[HN Gopher] A Pipeline Made of Airbags
___________________________________________________________________
A Pipeline Made of Airbags
Author : packetlost
Score : 184 points
Date : 2024-09-05 14:11 UTC (4 days ago)
(HTM) web link (ferd.ca)
(TXT) w3m dump (ferd.ca)
| swiftcoder wrote:
| It's a real shame that we are steadily losing all the lessons of
| Erlang/SmallTalk/Lisp machines.
| nine_k wrote:
| What are the specific lessons worth preserving, but being lost?
|
| (I assume that "keep an image, it's too costly to rebuild
| everything from version-controlled sources" is not such a
| lesson.)
| igouy wrote:
| Yes specific would be better.
|
| Of course "keep an image" and "version-controlled sources"

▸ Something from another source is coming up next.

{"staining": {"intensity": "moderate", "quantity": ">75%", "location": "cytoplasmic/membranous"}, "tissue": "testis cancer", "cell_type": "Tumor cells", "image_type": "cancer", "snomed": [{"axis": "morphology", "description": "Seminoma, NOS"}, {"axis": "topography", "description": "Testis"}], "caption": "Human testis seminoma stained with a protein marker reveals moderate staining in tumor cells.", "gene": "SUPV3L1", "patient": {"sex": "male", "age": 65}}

| are not mutually exclusive.
|
| https://www.google.com/books/edition/Mastering_ENVY_Develope.
| ..
| swiftcoder wrote:
| The biggest common lesson is being able to
| inspect/interrogate/modify the running system. Debugging
| distributed system failures purely based on logs/metrics
| output is not a particularly pleasant job, and most immutable
| software stacks don't offer a log more than that.
|
| However, for Erlang specifically, the lesson is pushing
| statelessness as far down the system as you possibly can.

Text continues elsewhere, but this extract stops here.